The gangs engage in acts that “provoke reactions from neighboring Shiite clans, which is causing more sectarian tension.”

“The major problem is that the Lebanese Army has been working since 2005 to strengthen the March 8 parties and weaken the March 14 parties, and this is proved by the security measures it has been implementing lately with the cooperation of Hezbollah’s security personnel,” the former Arsal mayor said.

A source close to Hezbollah suggested the situation would become worse amid the rising sectarian tension between Arsal and the surrounding villages. The source warned “any future kidnappings and crimes [targeting] any of the members of the clans and residents of these villages would generate harsh reactions, which Hezbollah would not be able to control.”

He noted that several Shiite clans possess heavy arms and rockets.

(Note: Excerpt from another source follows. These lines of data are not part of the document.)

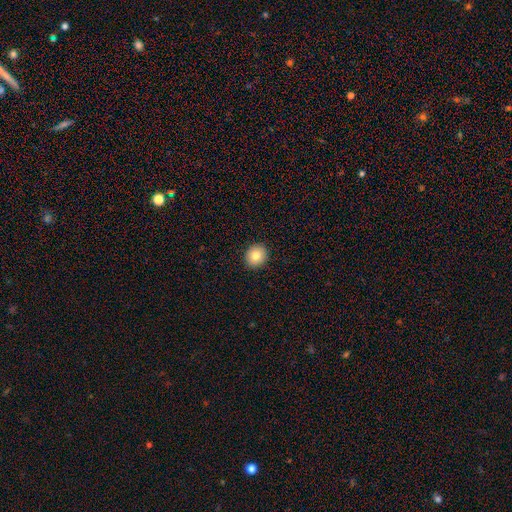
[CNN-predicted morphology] Smooth or featured? Predicted: smooth (p=0.81). How rounded? Predicted: round (p=0.82). Merging? Predicted: none (p=0.92).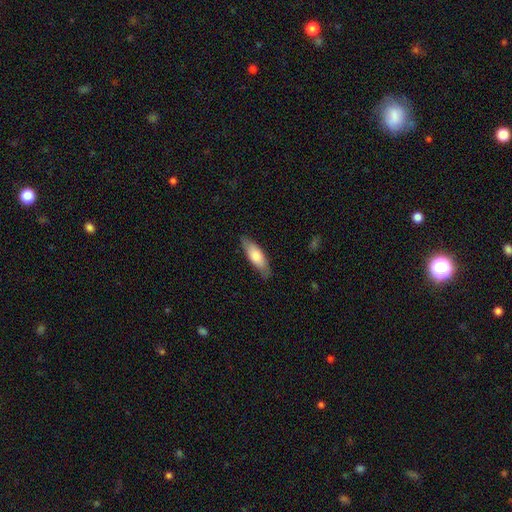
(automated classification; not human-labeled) Q: Smooth or featured?
A: smooth (73%); runner-up: featured or disk (22%)
Q: How rounded?
A: in between (58%); runner-up: cigar-shaped (40%)
Q: Merging?
A: none (78%); runner-up: minor disturbance (17%)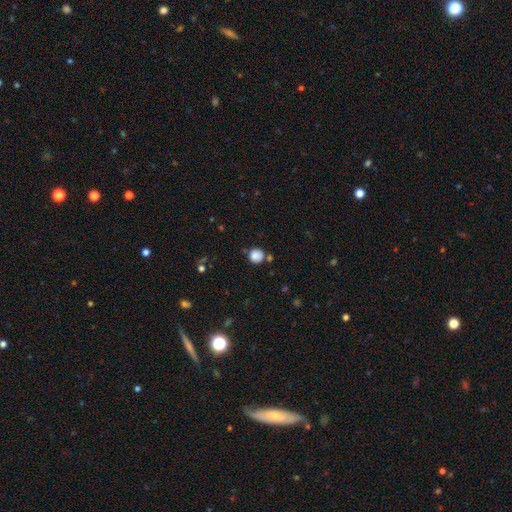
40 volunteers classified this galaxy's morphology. Smooth or featured?
  - smooth: 88% *
  - star or artifact: 10%
  - featured or disk: 2%
How rounded?
  - round: 86% *
  - in between: 14%
  - cigar-shaped: 0%
Merging?
  - none: 69% *
  - minor disturbance: 22%
  - major disturbance: 8%
  - merger: 0%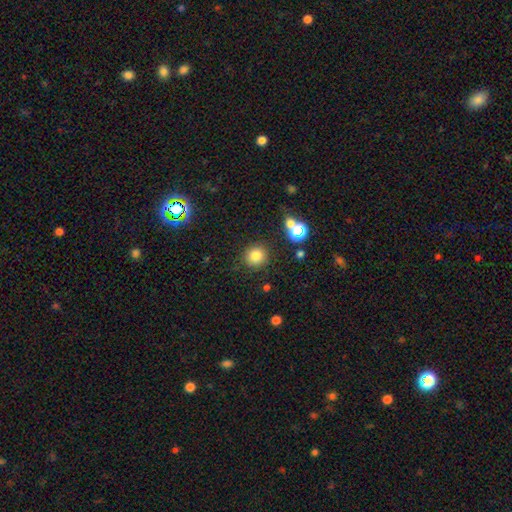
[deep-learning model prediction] Smooth or featured?
  - smooth: 79% *
  - star or artifact: 15%
  - featured or disk: 6%
How rounded?
  - round: 90% *
  - in between: 9%
  - cigar-shaped: 1%
Merging?
  - none: 85% *
  - minor disturbance: 8%
  - merger: 4%
  - major disturbance: 3%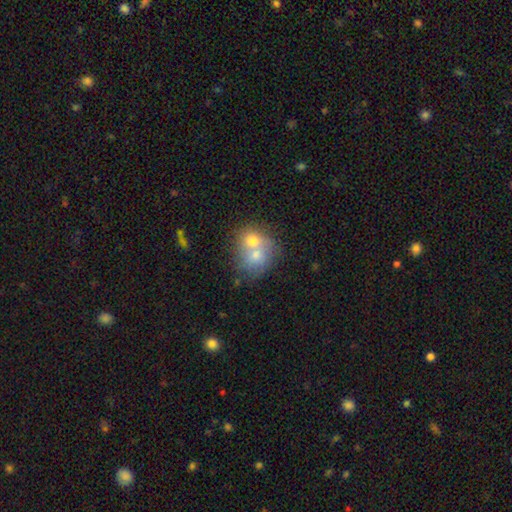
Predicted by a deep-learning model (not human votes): Smooth or featured: smooth — 64% (featured or disk — 28%)
How rounded: round — 69% (in between — 30%)
Merging: merger — 68% (none — 22%)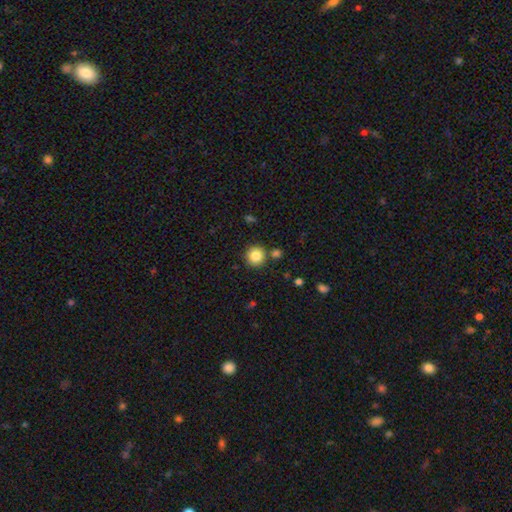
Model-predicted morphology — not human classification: smooth_or_featured: smooth (p=0.84) [alt: star or artifact p=0.10]
how_rounded: round (p=0.93) [alt: in between p=0.06]
merging: none (p=0.84) [alt: minor disturbance p=0.07]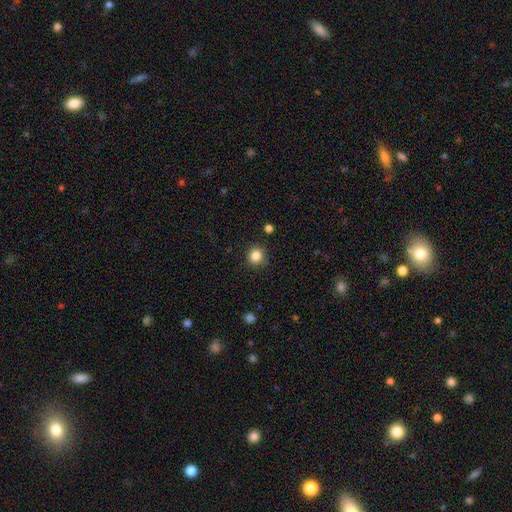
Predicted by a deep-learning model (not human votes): The model was most divided on "smooth or featured": smooth: 84%, star or artifact: 11%, featured or disk: 5%. More confident: merging — none (88%); how rounded — round (86%).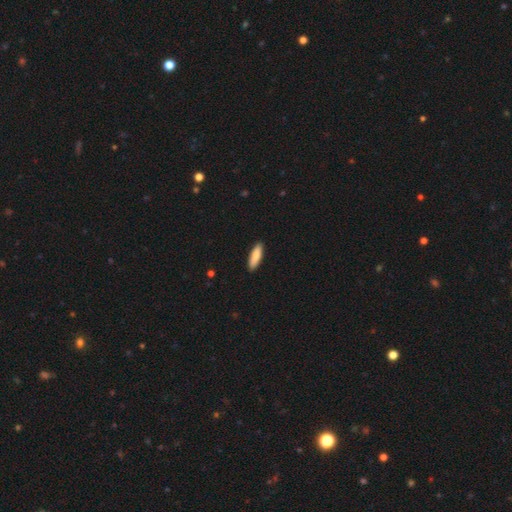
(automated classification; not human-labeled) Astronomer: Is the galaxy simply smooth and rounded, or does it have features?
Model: smooth — 84%.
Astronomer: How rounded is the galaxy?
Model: cigar-shaped — 53% (runner-up: in between, 45%).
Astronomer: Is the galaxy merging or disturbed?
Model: none — 90%.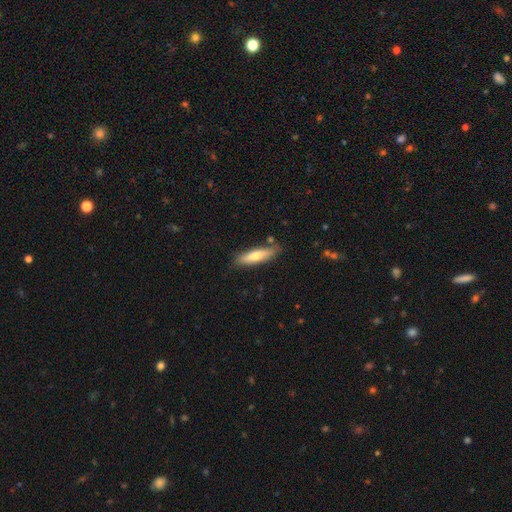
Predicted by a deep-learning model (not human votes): A smooth galaxy with no disk features (66%) that is cigar-shaped (72%).

Vote fractions:
- Smooth or featured? smooth: 66% / featured or disk: 28% / star or artifact: 6%
- How rounded? cigar-shaped: 72% / in between: 27% / round: 2%
- Merging? none: 81% / minor disturbance: 14% / merger: 3% / major disturbance: 3%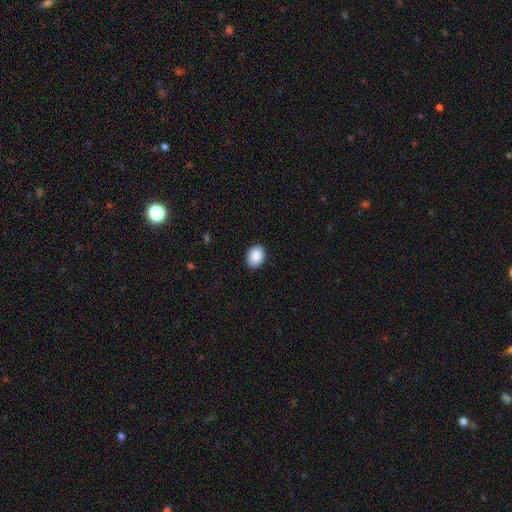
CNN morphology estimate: Smooth or featured?
  - smooth: 90% *
  - star or artifact: 7%
  - featured or disk: 3%
How rounded?
  - in between: 73% *
  - round: 26%
  - cigar-shaped: 1%
Merging?
  - none: 88% *
  - minor disturbance: 9%
  - major disturbance: 2%
  - merger: 1%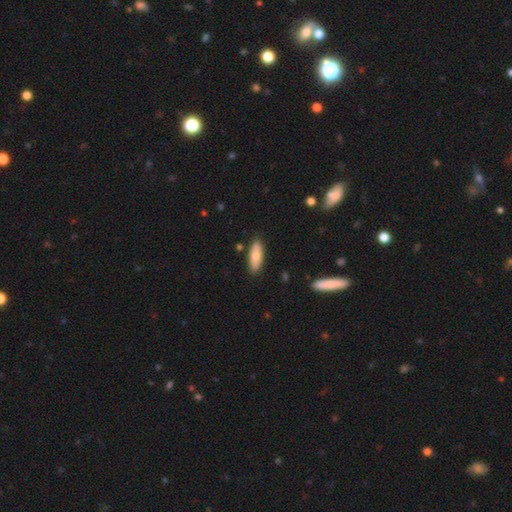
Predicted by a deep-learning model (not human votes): Smooth or featured? Predicted: smooth (p=0.74). How rounded? Predicted: in between (p=0.68). Merging? Predicted: none (p=0.85).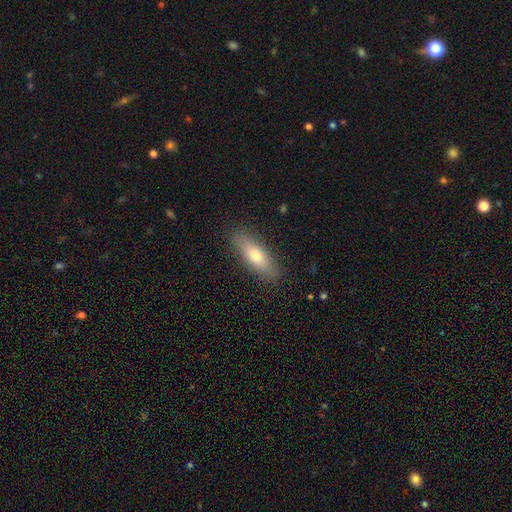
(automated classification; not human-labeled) Smooth or featured?
  - smooth: 68% *
  - featured or disk: 26%
  - star or artifact: 6%
How rounded?
  - in between: 49% *
  - cigar-shaped: 48%
  - round: 3%
Merging?
  - none: 87% *
  - minor disturbance: 10%
  - major disturbance: 2%
  - merger: 1%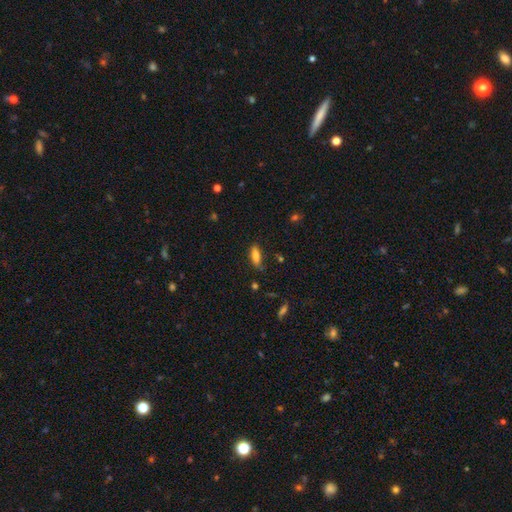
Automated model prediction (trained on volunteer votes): Morphology: type=smooth (79%); roundness=in between (67%); merging=none (73%).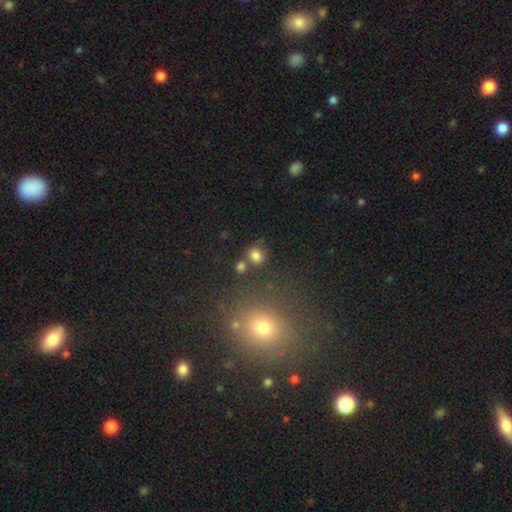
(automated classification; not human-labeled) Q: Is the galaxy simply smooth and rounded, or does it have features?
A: smooth — 79%.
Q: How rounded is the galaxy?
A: round — 84%.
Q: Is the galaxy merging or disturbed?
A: none — 72%.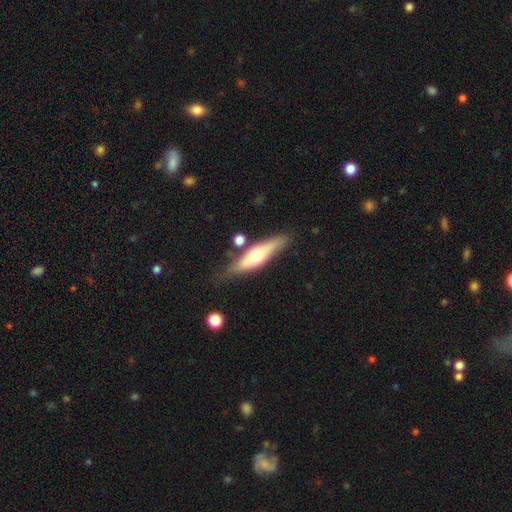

The Hezbollah source accused Arsal’s residents of “embracing the members of the kidnapping and the killing gangs which target Hezbollah and Shiite residents of the surrounding villages.” The source also accused the Future Movement of providing political cover for “takfiri groups” that attack Hezbollah and the Shiite residents of the region.

The source said the Syrian regime would probably soon begin a campaign to control Syrian border villages, starting with those facing Arsal: Nabi Sheet, Brital, Ham and Yaaraboun.

“This battle will target all the Syrian villages that provide a safe haven for the armed groups,” he said.

Future Movement coordinator Bakr Hujeiri concurred with the view that a new campaign was on the way and expressed fear for the fate of Arsal.

“With the intensified battles [now taking place in Syria], the regime will need to secure the Damascus-Homs highway, and Hezbollah will need to form a safe zone along the Syrian-Lebanese border in the regions under its control.

“This will be in order to prevent any aid or assistance reaching the Syrian opposition, and any facilitating of the movement of the anti-Syrian regime fighters,” Hujeiri added.

“Any escalation of the sectarian tensions in Arsal might lead to all-out sectarian clashes in Lebanon,” he said.

Hujeiri said that initiatives undertaken by the Future Movement and the town’s leading figures, aimed at calming the situation and repairing Arsal’s relations with its neighbors, have little chance of success at present, due to the climate of political division gripping the country as a whole.

A version of this article appeared in the print edition of The Daily Star on August 26, 2013, on page 4.